Anche a causa dell’acceso dibattito che si sta tenendo in Germania sul tema delle migrazioni illegali, AfD è dato in testa nei sondaggi, seppur con un margine risicato: alcune rilevazioni lo danno infatti al 29%, contro il 26% dell’Spd. Come altri Paesi dell’Eurozona, anche la Repubblica tedesca è alle prese con una situazione duplice: da un lato, un crescente sentimento anti-migranti in larghe fasce della popolazione, alimentato anche dai movimenti estremisti; dall’altro, la necessità di attrarre forza lavoro dall’estero per sostenere un’industria nazionale in fase di rallentamento ma ancora florida, almeno in alcuni settori. Anche a causa delle difficoltà di trovare manodopera internamente per via dell’invecchiamento della popolazione tedesca.
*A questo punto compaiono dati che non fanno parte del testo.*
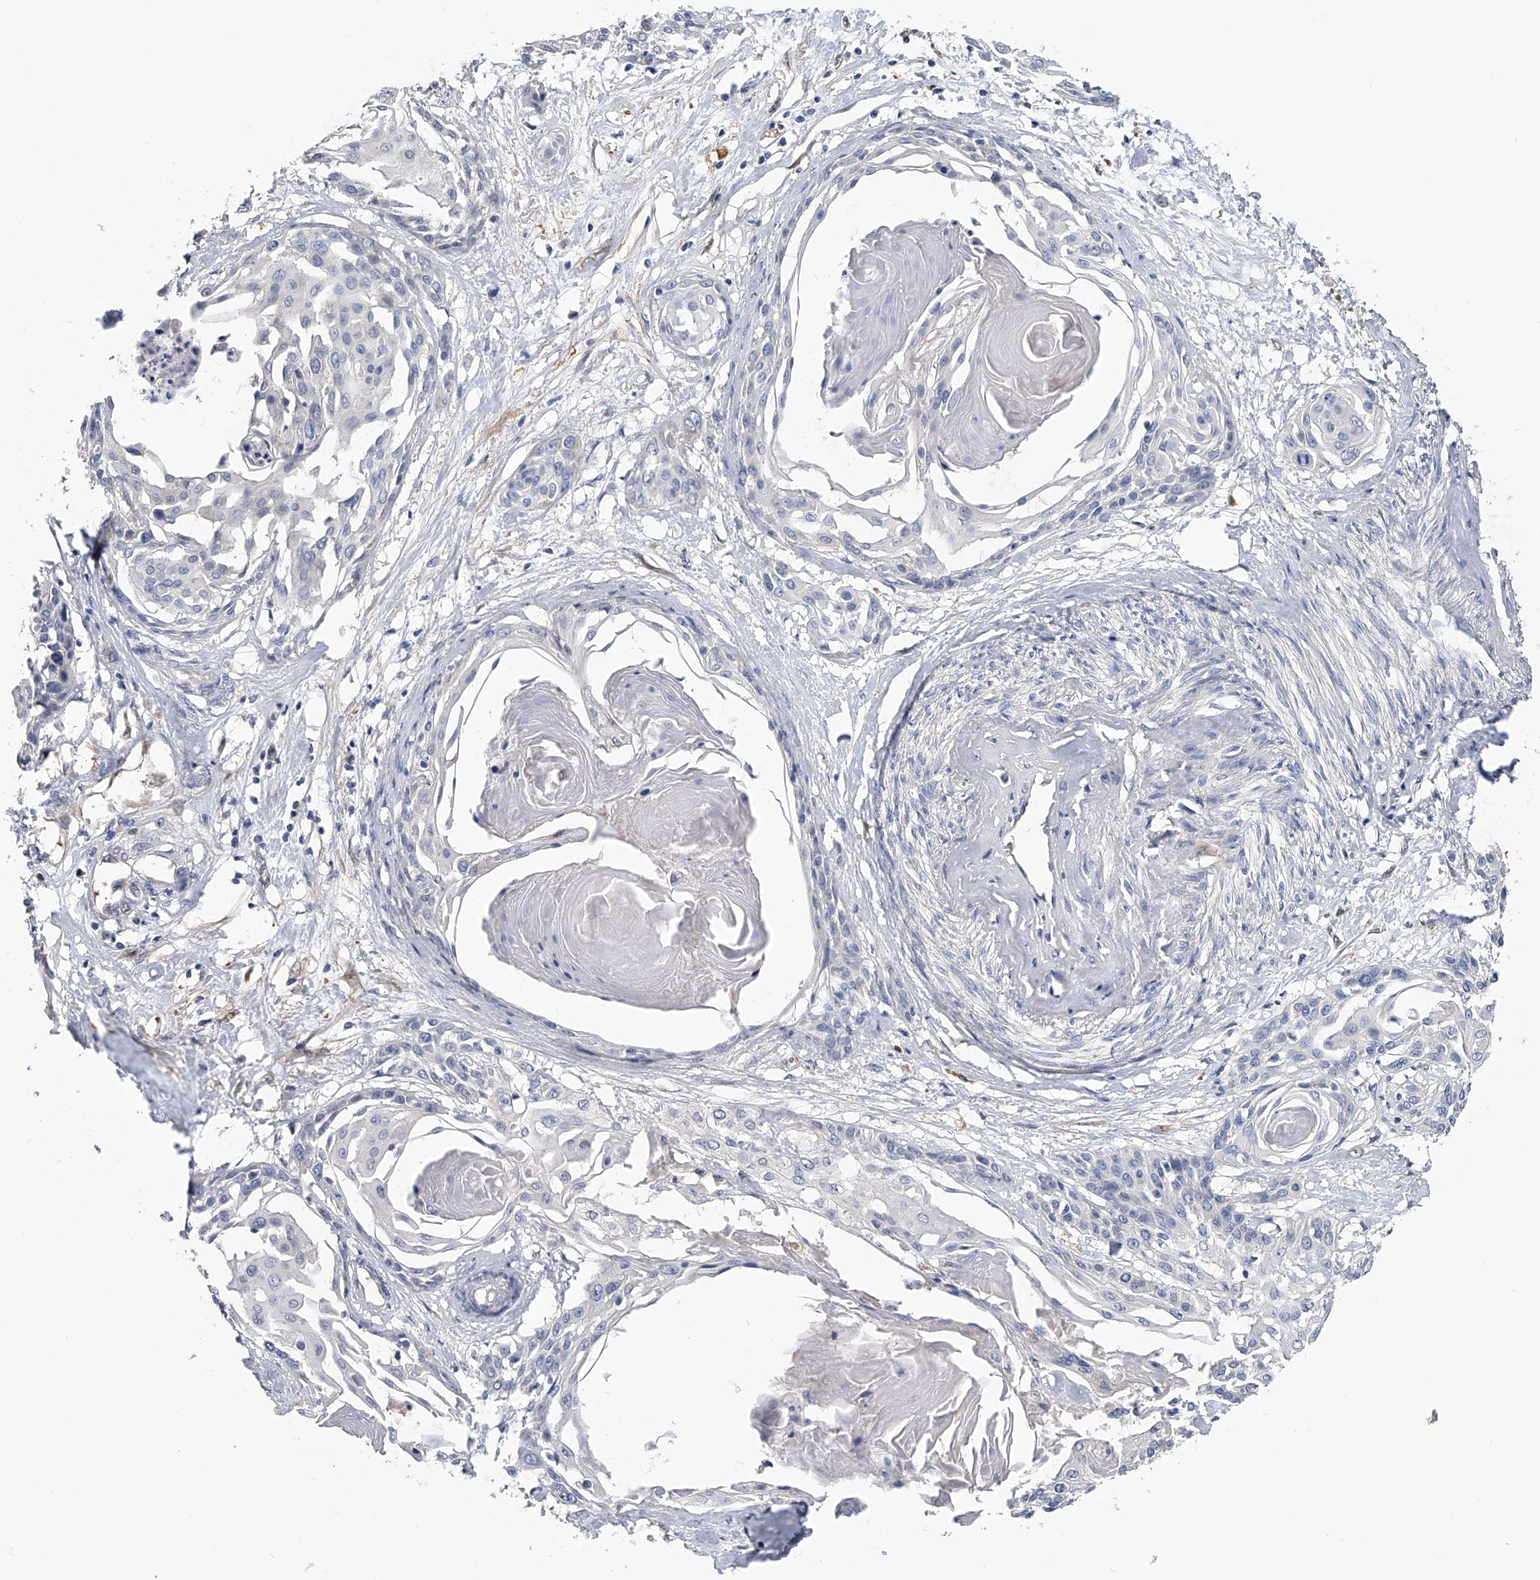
{"staining": {"intensity": "negative", "quantity": "none", "location": "none"}, "tissue": "cervical cancer", "cell_type": "Tumor cells", "image_type": "cancer", "snomed": [{"axis": "morphology", "description": "Squamous cell carcinoma, NOS"}, {"axis": "topography", "description": "Cervix"}], "caption": "The immunohistochemistry (IHC) histopathology image has no significant positivity in tumor cells of squamous cell carcinoma (cervical) tissue.", "gene": "PGM3", "patient": {"sex": "female", "age": 57}}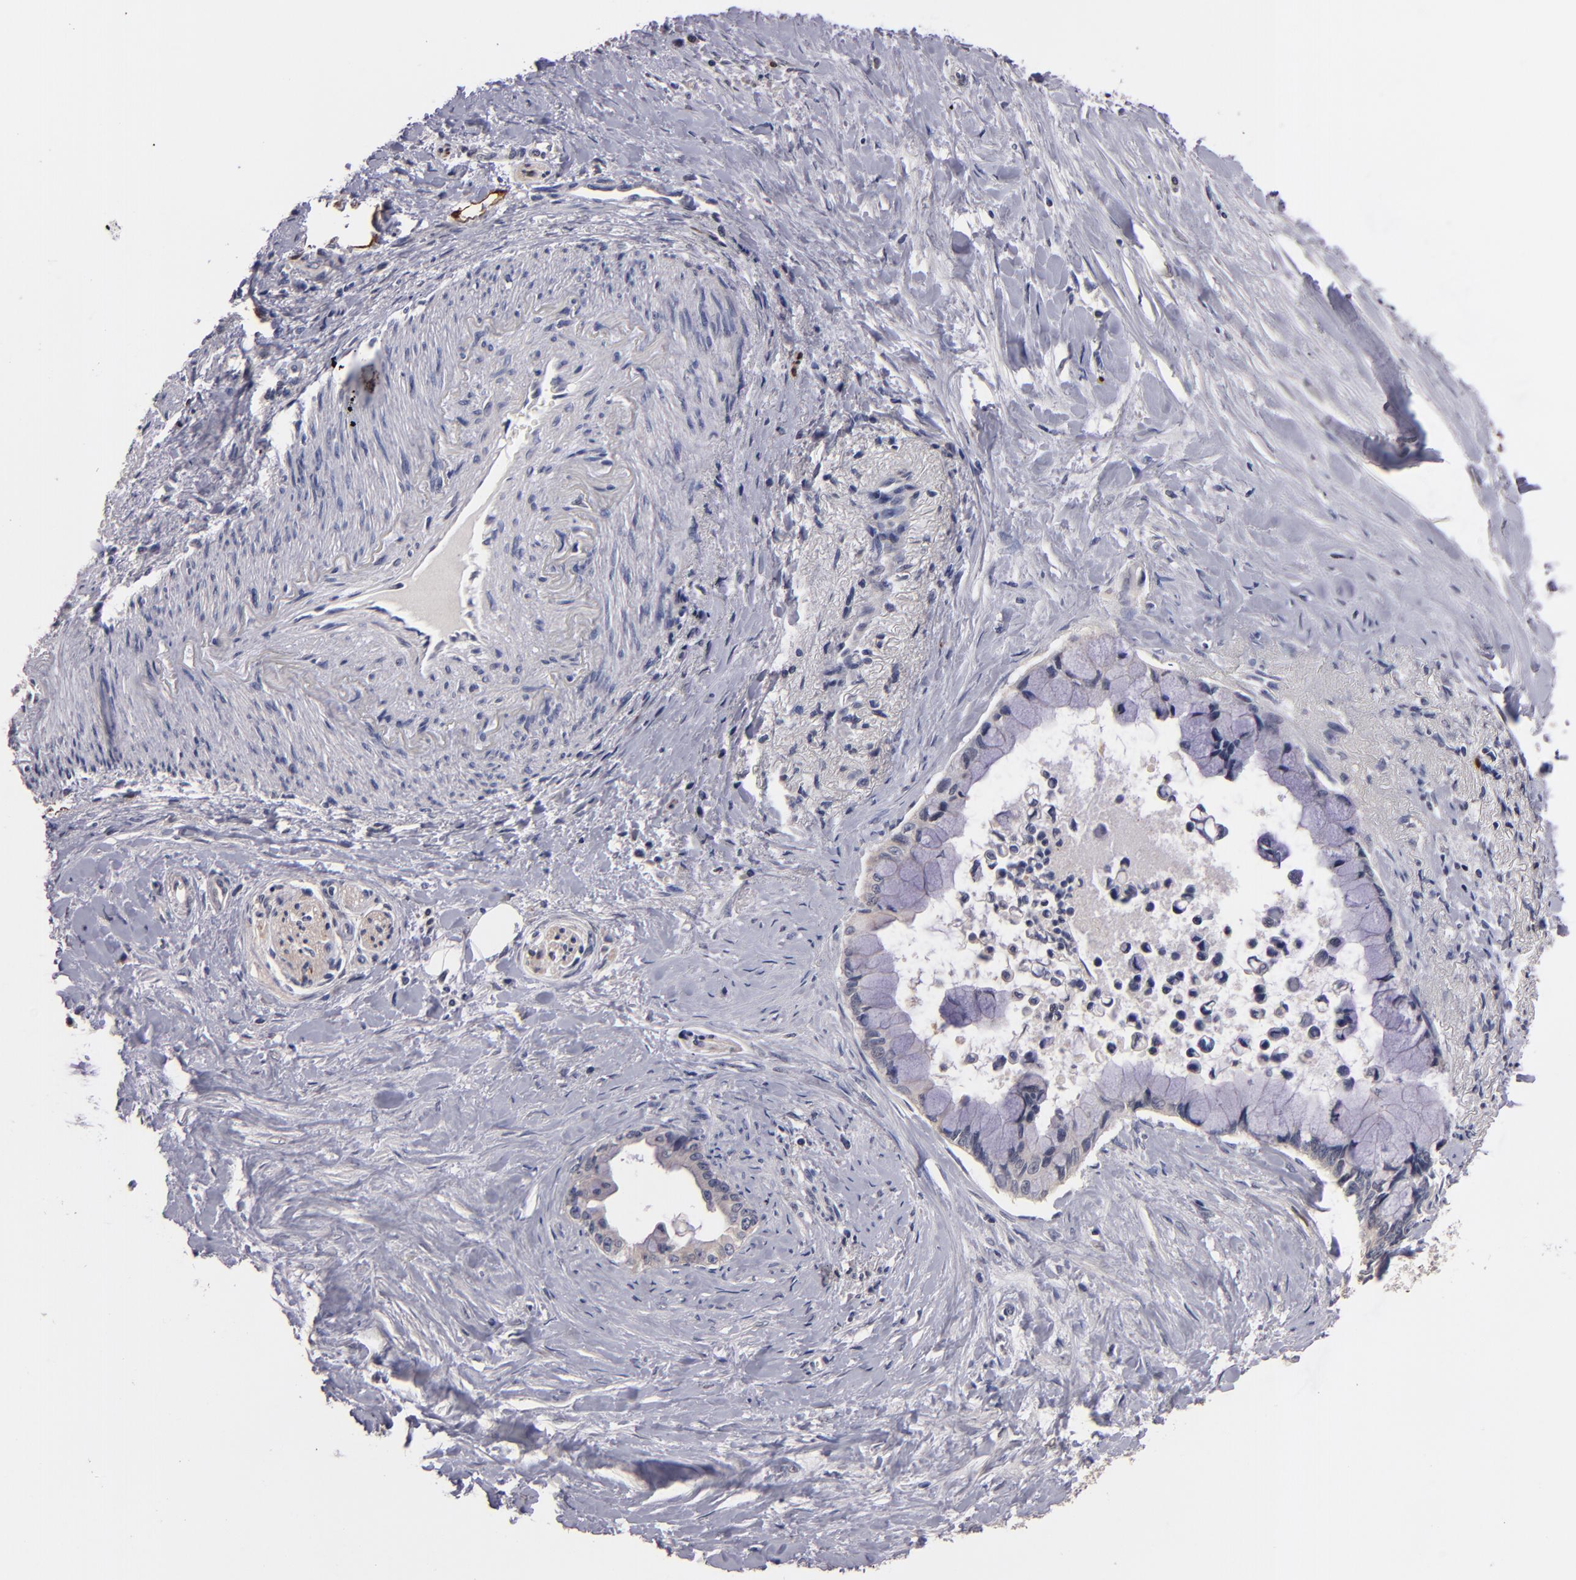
{"staining": {"intensity": "negative", "quantity": "none", "location": "none"}, "tissue": "pancreatic cancer", "cell_type": "Tumor cells", "image_type": "cancer", "snomed": [{"axis": "morphology", "description": "Adenocarcinoma, NOS"}, {"axis": "topography", "description": "Pancreas"}], "caption": "Micrograph shows no protein positivity in tumor cells of adenocarcinoma (pancreatic) tissue. (Stains: DAB (3,3'-diaminobenzidine) immunohistochemistry with hematoxylin counter stain, Microscopy: brightfield microscopy at high magnification).", "gene": "S100A1", "patient": {"sex": "male", "age": 59}}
Oltre all’accordo concluso in Uzbekistan per favorire l’afflusso di lavoratori qualificati, il governo tedesco negli ultimi mesi ha siglato altre intese simili con paesi come l’India, la Georgia, il Marocco e il Kenya. Starà agli elettori del Brandeburgo decidere se premiare l’azione del governo Scholz oppure mandare un ulteriore segnale di spostamento a destra del baricentro politico tedesco.